Apple lawyer smacks Gawker with Mac tablet hint
Wins 'fabulous' gift pack
Super-secretive Apple has provided some of the best evidence yet that its long-rumored tablet is on the way. No, not by leaking photos or specs, but instead by threatening a website about soliciting said photos or specs.
On Wednesday, Gawker Media's Valleywag blog announced its Apple Tablet Scavenger Hunt, which offers hefty cash awards to anyone who could provide concrete evidence of the existence of the elusive tablet.
Thursday, Gawker received a letter from Apple's lawyers warning them against soliciting "photos, video, or a sample of an unannounced and highly confidential Apple product."
The wording of that warning seems to infer that there is, indeed, "an unannounced and highly confidential Apple product" that Apple wishes to protect.
The letter, from the Menlo Park, California law firm of Orick, Harrington, and Sutcliffe, goes on to note: "While Apple values and appreciates vibrant public commentary about its products, we believe you and your company have crossed the line by offering a bounty for theft of Apple's trade secrets. Such an offer is illegal and Apple insists that you immediately discontinue the Scavenger Hunt."
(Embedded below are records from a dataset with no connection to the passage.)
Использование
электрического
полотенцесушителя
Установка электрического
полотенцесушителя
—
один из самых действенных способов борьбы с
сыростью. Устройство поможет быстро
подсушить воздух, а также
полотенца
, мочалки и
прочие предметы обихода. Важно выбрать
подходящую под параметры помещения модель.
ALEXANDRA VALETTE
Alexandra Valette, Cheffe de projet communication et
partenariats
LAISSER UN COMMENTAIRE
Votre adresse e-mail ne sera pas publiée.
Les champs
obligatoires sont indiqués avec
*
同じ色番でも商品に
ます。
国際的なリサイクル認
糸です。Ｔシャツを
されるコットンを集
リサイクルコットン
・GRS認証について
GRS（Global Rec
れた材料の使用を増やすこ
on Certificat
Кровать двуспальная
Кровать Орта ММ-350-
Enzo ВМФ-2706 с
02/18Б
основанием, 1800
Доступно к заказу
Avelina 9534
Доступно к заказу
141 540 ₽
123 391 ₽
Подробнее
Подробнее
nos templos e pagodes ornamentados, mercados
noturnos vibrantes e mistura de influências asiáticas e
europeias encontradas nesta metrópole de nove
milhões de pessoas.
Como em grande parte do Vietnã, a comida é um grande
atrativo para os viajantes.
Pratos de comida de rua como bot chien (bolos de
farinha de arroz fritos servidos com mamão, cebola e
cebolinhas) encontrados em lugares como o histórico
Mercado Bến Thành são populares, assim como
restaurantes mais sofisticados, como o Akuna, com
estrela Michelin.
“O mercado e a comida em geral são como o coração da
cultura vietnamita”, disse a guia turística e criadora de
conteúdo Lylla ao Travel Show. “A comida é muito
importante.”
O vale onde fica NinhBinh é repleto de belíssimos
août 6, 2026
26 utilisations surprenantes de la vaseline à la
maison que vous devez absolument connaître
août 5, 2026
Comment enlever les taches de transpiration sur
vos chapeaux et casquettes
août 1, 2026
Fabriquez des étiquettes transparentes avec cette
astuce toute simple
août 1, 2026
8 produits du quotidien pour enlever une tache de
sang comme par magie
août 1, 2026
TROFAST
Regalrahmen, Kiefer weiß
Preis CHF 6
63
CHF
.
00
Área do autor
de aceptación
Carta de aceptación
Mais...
Gawker is taking the threat in good humor, however, congratulating the lawyer who sent it for providing "the most concrete evidence (from Apple itself, no less!) yet that there may indeed be a tablet in the works."
And although the lawyer didn't win the Scavenger Hunt's $100,000 grand prize, to be granted to the worthy who provides an Apple tablet to the Gawkers and lets them "play with it for one hour," he's not walking away empty-handed. To show their appreciation, the Valleywags are sending him a DVD of Legally Blonde 2, a $25 Zune Marketplace giftcard, and "a fabulous set of steak knives!" ®
COMMENTS
ouch!
A Zune gift card to an Apple mouth piece. That has got to hurt!
Hehehe...
Or;
'Today, here it is, the very first electric car made by Apple, the i5'
A revolution in transport history. Now if any of you have any questions, could you direct them to our project lead, Clive, come up here...
Paris, touch sensitive.
iHype
This is just part of Apple's marketing machine bellowing the coals in preparation of the launch. They knew full well their actions would feed the rumour mill and get more people talking about it, ensuring huge anticipation by the time it arrives - to a press frenzy. Expect any iSlate to be on the front page of the BBC news website and reported on the 6 and 9 O'Clock news.
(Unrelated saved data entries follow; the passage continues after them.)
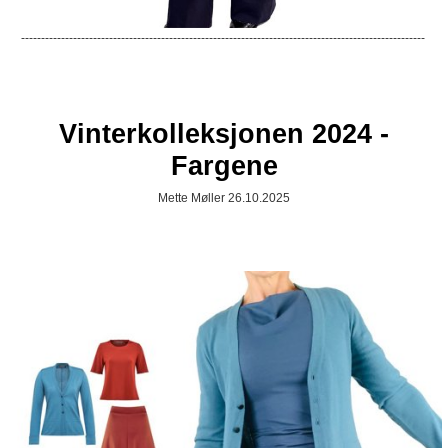
-----------------------------------------------------------------------------------------------------
Vinterkolleksjonen 2024 -
Fargene
Mette Møller 26.10.2025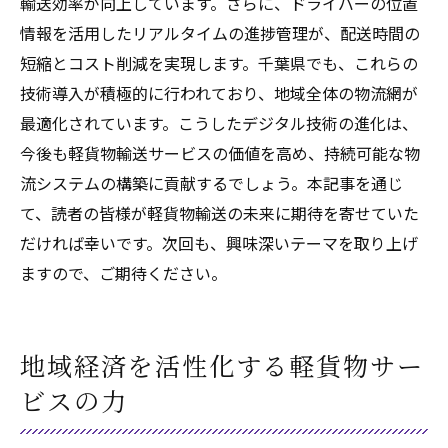
輸送効率が向上しています。さらに、ドライバーの位置
情報を活用したリアルタイムの進捗管理が、配送時間の
短縮とコスト削減を実現します。千葉県でも、これらの
技術導入が積極的に行われており、地域全体の物流網が
最適化されています。こうしたデジタル技術の進化は、
今後も軽貨物輸送サービスの価値を高め、持続可能な物
流システムの構築に貢献するでしょう。本記事を通じ
て、読者の皆様が軽貨物輸送の未来に期待を寄せていた
だければ幸いです。次回も、興味深いテーマを取り上げ
ますので、ご期待ください。
地域経済を活性化する軽貨物サー
ビスの力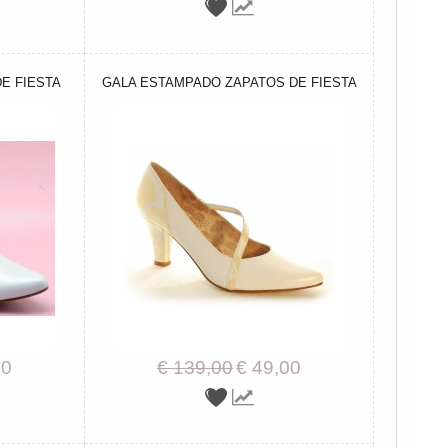
E FIESTA
GALA ESTAMPADO ZAPATOS DE FIESTA
00
€ 139,00
€ 49,00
Seriously... This is the main BBC News bulletin... Earthquake in Haiti, Obama follows Brown by imposing big taxes on banks, Teddy Pendergrass has died... and Apple, the computer company who have been making computers since the 70s, have made a computer. It looks like a big iPhone but is a proper computer instead, with high failure rates due to too many dum-dums crushing them.
Like iFlavor iFlav used to say before reaching his 50s, Don't believe the hype, fanBooooyyyy!
http://img151.imageshack.us/img151/3301/igotlm0.jpg
Evidence?
So this action by Apple "has provided some of the best evidence yet that its long-rumoured tablet is on the way"?
Tell that to Think Secret (if it was still going that is). Apple didn't release any Garageband breakout box (codename Asteroid) that the rumour site reported - but did take legal action about the reports, which led to Think Secret's demise.
Also, after Jobs returned to the Apple fold, Apple employees became far more tight-lipped and took leaks/rumour sites far more seriously (Think Secret being an example) - so I don't think Apple is going to take kindly with a site offering cash rewards for information about a future product, regardless whether the product is real or just the result of fevered speculation.
Not wishing to be a pedant (but I will), in the sentence, ‘The wording of that warning seems to infer that there is, indeed, "an unannounced and highly confidential Apple product" that Apple wishes to protect,’ it would have been more appropriate to use ‘imply’ instead of ‘infer.’ The person making the message implies, the receiver infers.
So maybe some people missed a point...
Inciting people to attempt corporate espionage is at least civilly liable, if not criminal. Most assuredly a tablet isn't the only thing Apple is secretly trying to develop, and wouldn't it just be bad for their ability to surprise competitors if the new device they are going to present isn't a tablet but IS something quite revolutionary? Apple doesn't want Gawker to have people looking for a needle in the haystack just to have them end up finding the farmer's daughter. Imagine if some bounty had been offered for some device back in the early 2000s and someone going for that had managed to stumble upon Apple's long secret Intel machine running OS X?
Apple saying 'don't incite onerous behavior' doesn't prove there's a tablet, it just reinforces that Apple likes it's secrets and has plenty to concern itself with.